In 1977, she won a prize for a short story at the National Eisteddfod of Wales, and on more than one occasion she came close to winning the Prose Medal. From these competitions, Gwynn authored Dau Lygad Du ('Two Black Eyes') in 1979, Caethiwed ('Captivity') two years later, Cwsg ni Ddaw ('Sleep will Not Come') in 1982, Torri'n Rhydd ('Breaking Free') in 1990 and Dim ond Un ('Only One') in 1997. In 1999, she wrote her autobiography Ni 'n Dau: hanes dau gariad ('Us Two: the story of two lovers'), which discusses her views on religion and life experiences during her early years. That same year, Gwynn appeared in court because she did not pay her television licence fee in protest over the lack of Welsh-language programming, and was issued a fine; the BBC did not pick up her perception. She was one of five individuals to sign a protest to prevent English-only speakers from having an escort at the National Eisteddfod in Newport in 2004.

She authored and co-edited the 600-page bilingual volume of books called Ein Canrif, 100 mlynedd o hanes ardal Ceulanmaesmawr ('Ein Canrif, 100 years of the history of the Ceulanmaesmawr area') in 2005. Gwynn became a Druid (Derwydd) in the Gorsedd of the Bards in 1985, earned a Bangor University Fellowship in 2002, and was named the recipient of the Science and Technology Medal at the National Eisteddfod in June 2006. She promoted the Welsh language by becoming a member of the Central Advisory Council for Education (Wales), the Court of the National Library, Guild of Graduates Standing Committee and the University of Wales Court. Gwynn was also a president of the British Scientific Society, and of Y Gymdeithas Wyddonol Genedlaethol (the National Scientific Society).

==Personal life==
She married the broadcaster Harri Gwynn on 1 January 1942. They remained married until his death in 1985. They had a son, Iolo ap Gwynn, who went on to become a lecturer in biology at the University of Wales and joined Plaid Cymru. Gwynn died suddenly of a heart attack at her home in Tal-y-bont, Ceredigion, on 26 January 2007; she had rheumatism that kept her housebound. She was buried alongside her husband close to Llanrug in accordance with her wishes.

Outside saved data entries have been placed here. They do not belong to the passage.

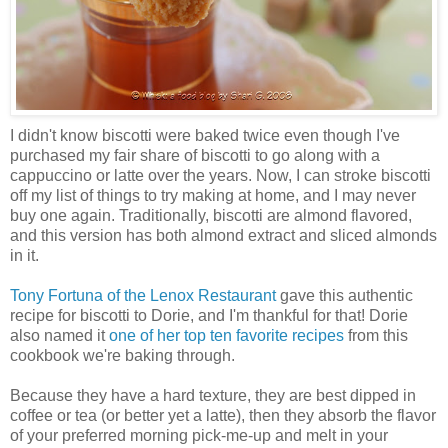
I didn't know biscotti were baked twice even though I've
purchased my fair share of biscotti to go along with a
cappuccino or latte over the years. Now, I can stroke biscotti
off my list of things to try making at home, and I may never
buy one again. Traditionally, biscotti are almond flavored,
and this version has both almond extract and sliced almonds
in it.
Tony Fortuna of the Lenox Restaurant
gave this authentic
recipe for biscotti to Dorie, and I'm thankful for that! Dorie
also named it
one of her top ten favorite recipes
from this
cookbook we're baking through.
Because they have a hard texture, they are best dipped in
coffee or tea (or better yet a latte), then they absorb the flavor
of your preferred morning pick-me-up and melt in your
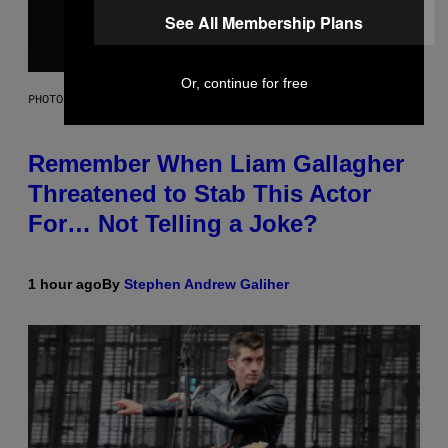
See All Membership Plans
Or, continue for free
PHOTO BY DAVE SIMPSON/WIREIMAGE/GETTY IMAGES
Remember When Liam Gallagher
Threatened to Stab This Actor
For… Not Telling a Joke?
1 hour ago
By
Stephen Andrew Galiher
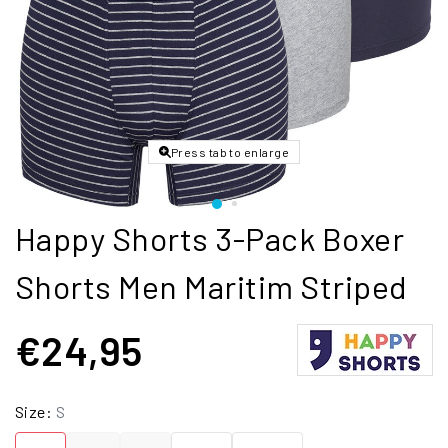
Press tab to enlarge
Happy Shorts 3-Pack Boxer
Shorts Men Maritim Striped
€24,95
Size:
S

==Personality and legacy==
Gwynn described her outlook on life as "quite cruel and sometimes dark", and was a feminist. In 2018, Women's Equality Network Wales named her one of the 100 Welsh Women as a means of commemorating the 100th anniversary of the passage of the Representation of the People Act 1918. The National Library of Wales holds a collection relating to Gwynn. They include her personal papers and objects connected to her life's work.